§ What the task asks: What lines in the following entries hold the word "example"? Copy each one.

(Saved entries)
※ ※ ※

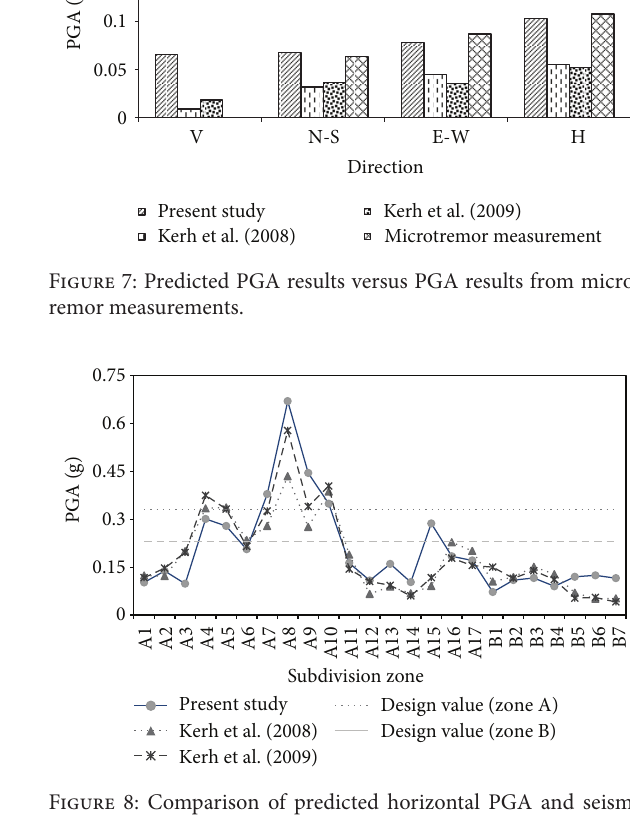
Figure 8: Comparison of predicted horizontal PGA and seismic design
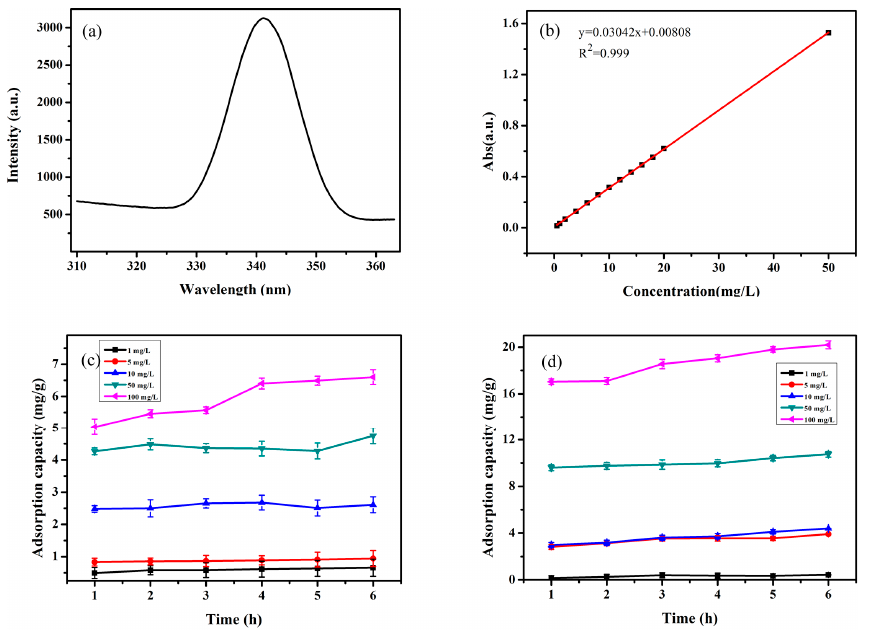
Figure 3. Adsorption experiments. ( a ) The UV adsorption of TC; ( b ) The linear range of TC; ( c ) The adsorption capacity of 500 nm PS-MPs to TC (1, 5, 10, 50, 100 mg/L); ( d ) The adsorption capacity of 60 nm PS-NPs to TC (1, 5, 10, 50, 100 mg/L).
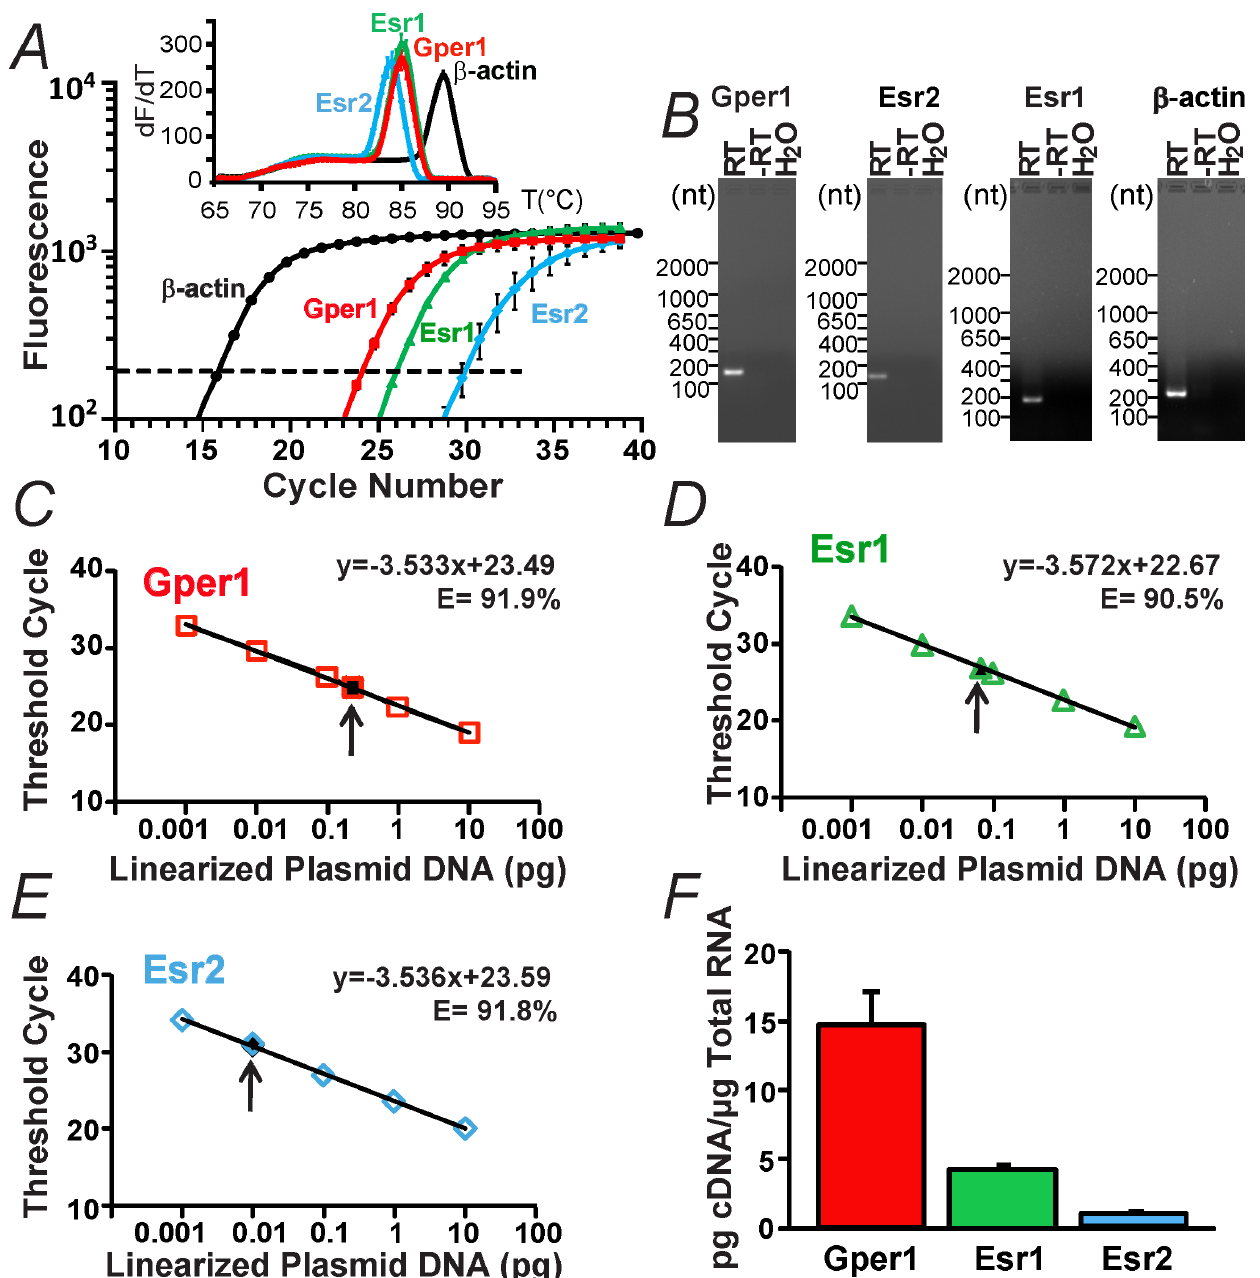
Fig 1. Gper1 transcripts predominate over Esr1 and Esr2 in male mouse heart. A. An example of relative fluorescence intensity versus PCR cycle number for Esr1, Esr2, Gper1 and β -actin (housekeeping gene) in mouse ventricle. Inset, melting curves for Gper1, Esr1, Esr2, and β -actin reactions. B. Real-time PCR end-products for Gper1, Esr1, Esr2 and β -actin with reverse transcriptase (RT), without RT (-RT) and water instead of total RNA (H 2 O). C-E. Standard calibration curves for Gper1, Esr1, and Esr2 DNA plasmids, respectively. Open symbols, known amount of linearized plasmid DNA. Closed symbols, interpolated absolute values of estrogen receptor cDNAs in mouse heart (arrow). F. Mean absolute values of Gper1, Esr1 and Esr2 transcript levels in mouse heart. Quantifications were performed in duplicate from samples of three different animals (n = 3). In this and following figures, data were acquired from male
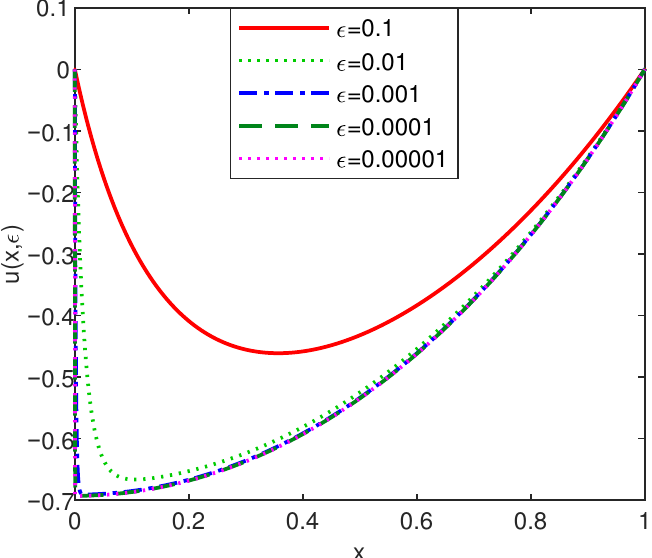
Figure 10. Five solutions to problem (17) for various values of the parameter (cid:101)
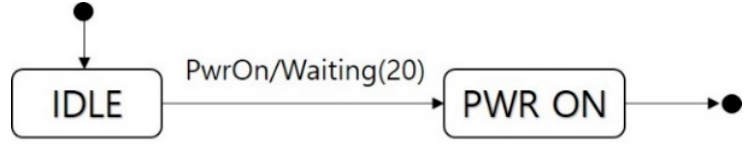
Figure 1. An example of state machine.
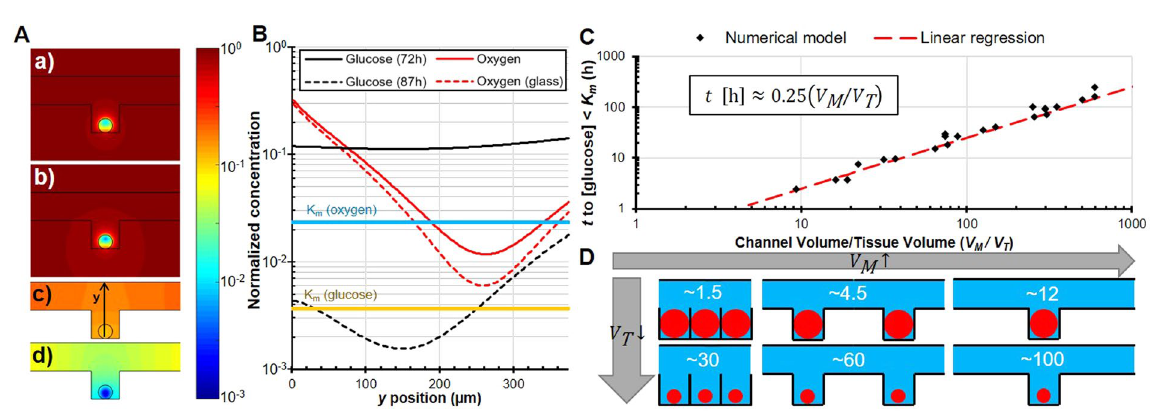
Figure 4. Spatial distribution of metabolites for V M / V T ≈ 300, d = 375 μ m and w = 750 μ m ( A ) Colour mapping of the distribution of (a) oxygen in a full PDMS device, (b) oxygen in a PDMS device set on a glass slide, (c) glucose after 3 days, and (d) glucose after 87 hours; all normalized by the saturation concentration. ( B ) Distribution of various nutrients through the tissue and their associated Michaelis-Menten constants. ( C ) Time in hours before the minimum concentration of glucose in the tissue dips under the Michaelis-Menten constant, indicating a possibility in affecting cell metabolism as a function of the ratio of available volume per well on tissue volume (result of ~4,000 simulations). ( D ) Schematic of different available medium volume per well ( V M ) on tissue volume ( V T )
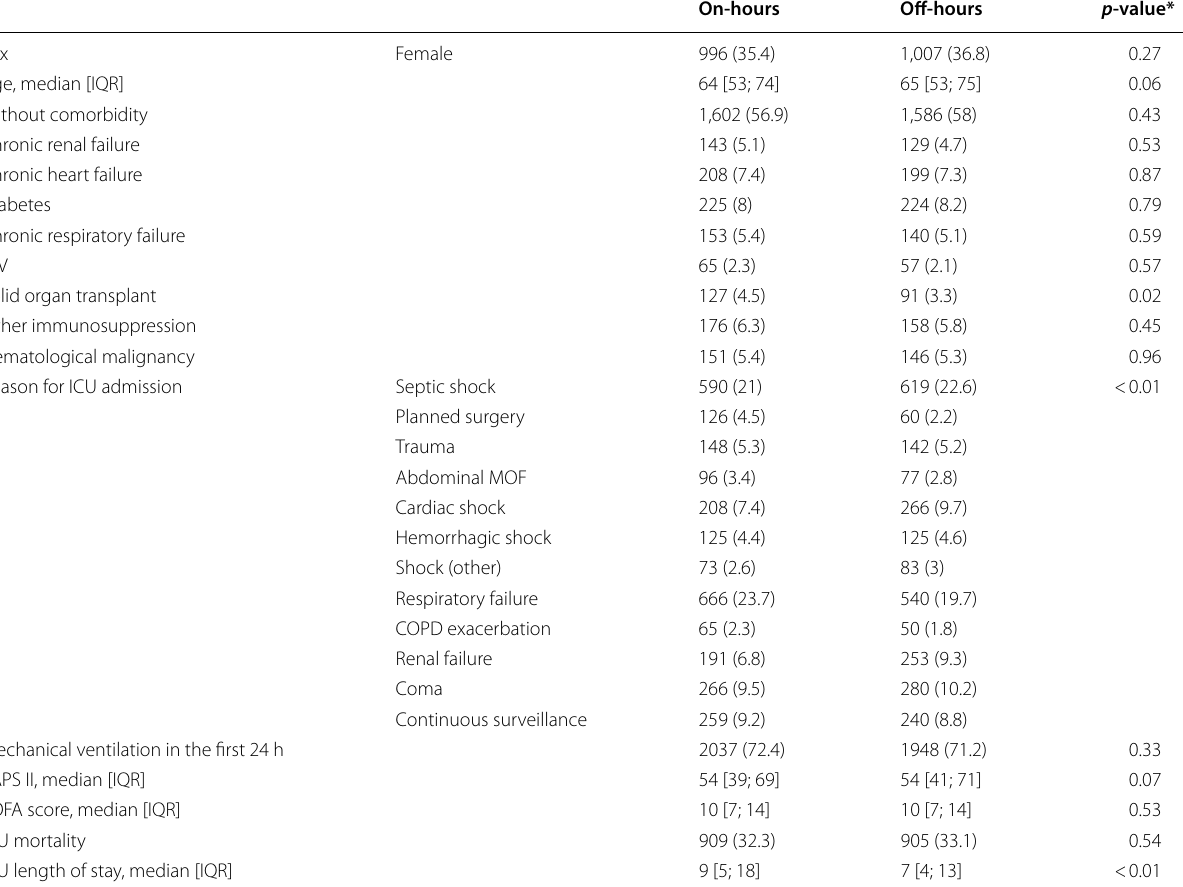
Table 1 Patients characteristics ( n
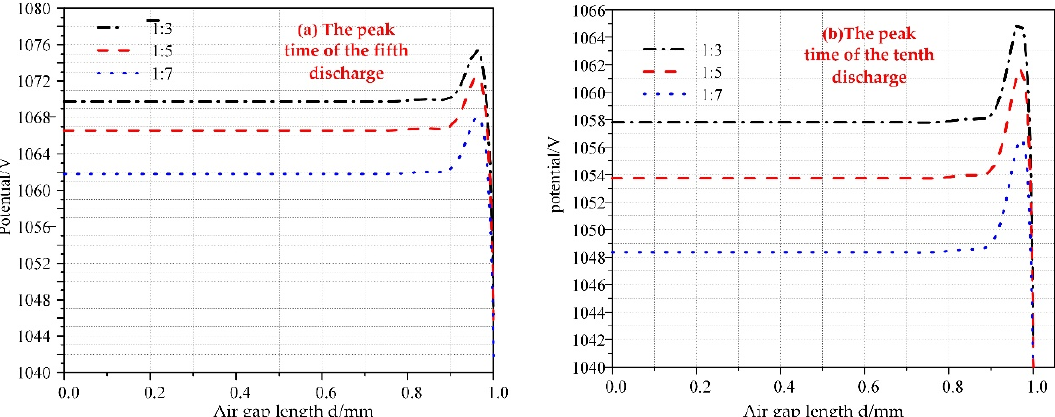
Figure 8. The potential at the fifth and the tenth discharge peak. ( a ) The peak time of the fifth discharge. ( b ) The peak time of the tenth discharge.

※ ※ ※

§ Answer to the exercise:
Fig 1. Gper1 transcripts predominate over Esr1 and Esr2 in male mouse heart. A. An example of relative fluorescence intensity versus PCR cycle number for Esr1, Esr2, Gper1 and β -actin (housekeeping gene) in mouse ventricle. Inset, melting curves for Gper1, Esr1, Esr2, and β -actin reactions. B. Real-time PCR end-products for Gper1, Esr1, Esr2 and β -actin with reverse transcriptase (RT), without RT (-RT) and water instead of total RNA (H 2 O). C-E. Standard calibration curves for Gper1, Esr1, and Esr2 DNA plasmids, respectively. Open symbols, known amount of linearized plasmid DNA. Closed symbols, interpolated absolute values of estrogen receptor cDNAs in mouse heart (arrow). F. Mean absolute values of Gper1, Esr1 and Esr2 transcript levels in mouse heart. Quantifications were performed in duplicate from samples of three different animals (n = 3). In this and following figures, data were acquired from male
Figure 1. An example of state machine.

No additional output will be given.